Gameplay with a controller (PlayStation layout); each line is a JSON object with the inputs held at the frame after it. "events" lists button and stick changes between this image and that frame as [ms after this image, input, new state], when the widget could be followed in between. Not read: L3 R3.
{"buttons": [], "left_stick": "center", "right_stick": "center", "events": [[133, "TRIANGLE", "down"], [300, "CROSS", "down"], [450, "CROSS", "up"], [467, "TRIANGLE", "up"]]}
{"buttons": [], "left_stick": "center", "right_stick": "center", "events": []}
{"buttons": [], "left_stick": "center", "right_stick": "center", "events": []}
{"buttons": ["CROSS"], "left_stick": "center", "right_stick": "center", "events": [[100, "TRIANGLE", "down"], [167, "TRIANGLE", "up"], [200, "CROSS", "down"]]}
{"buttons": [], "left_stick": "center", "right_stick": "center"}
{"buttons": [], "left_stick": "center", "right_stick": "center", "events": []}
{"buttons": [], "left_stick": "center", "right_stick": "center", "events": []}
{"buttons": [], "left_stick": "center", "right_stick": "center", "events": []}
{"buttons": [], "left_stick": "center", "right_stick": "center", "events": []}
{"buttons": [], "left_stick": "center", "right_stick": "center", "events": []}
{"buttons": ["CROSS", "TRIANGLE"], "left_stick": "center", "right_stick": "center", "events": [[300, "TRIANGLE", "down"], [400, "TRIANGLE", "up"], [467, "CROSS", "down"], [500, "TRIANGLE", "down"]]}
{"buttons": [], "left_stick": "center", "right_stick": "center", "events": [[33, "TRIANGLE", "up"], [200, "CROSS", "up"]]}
==============================
_What this task involves:_ Please give each line above again, word for word.

_Exercise solution:_
Gameplay with a controller (PlayStation layout); each line is a JSON object with the inputs held at the frame after it. "events" lists button and stick changes between this image and that frame as [ms after this image, input, new state], when the widget could be followed in between. Not read: L3 R3.
{"buttons": [], "left_stick": "center", "right_stick": "center", "events": [[133, "TRIANGLE", "down"], [300, "CROSS", "down"], [450, "CROSS", "up"], [467, "TRIANGLE", "up"]]}
{"buttons": [], "left_stick": "center", "right_stick": "center", "events": []}
{"buttons": [], "left_stick": "center", "right_stick": "center", "events": []}
{"buttons": ["CROSS"], "left_stick": "center", "right_stick": "center", "events": [[100, "TRIANGLE", "down"], [167, "TRIANGLE", "up"], [200, "CROSS", "down"]]}
{"buttons": [], "left_stick": "center", "right_stick": "center"}
{"buttons": [], "left_stick": "center", "right_stick": "center", "events": []}
{"buttons": [], "left_stick": "center", "right_stick": "center", "events": []}
{"buttons": [], "left_stick": "center", "right_stick": "center", "events": []}
{"buttons": [], "left_stick": "center", "right_stick": "center", "events": []}
{"buttons": [], "left_stick": "center", "right_stick": "center", "events": []}
{"buttons": ["CROSS", "TRIANGLE"], "left_stick": "center", "right_stick": "center", "events": [[300, "TRIANGLE", "down"], [400, "TRIANGLE", "up"], [467, "CROSS", "down"], [500, "TRIANGLE", "down"]]}
{"buttons": [], "left_stick": "center", "right_stick": "center", "events": [[33, "TRIANGLE", "up"], [200, "CROSS", "up"]]}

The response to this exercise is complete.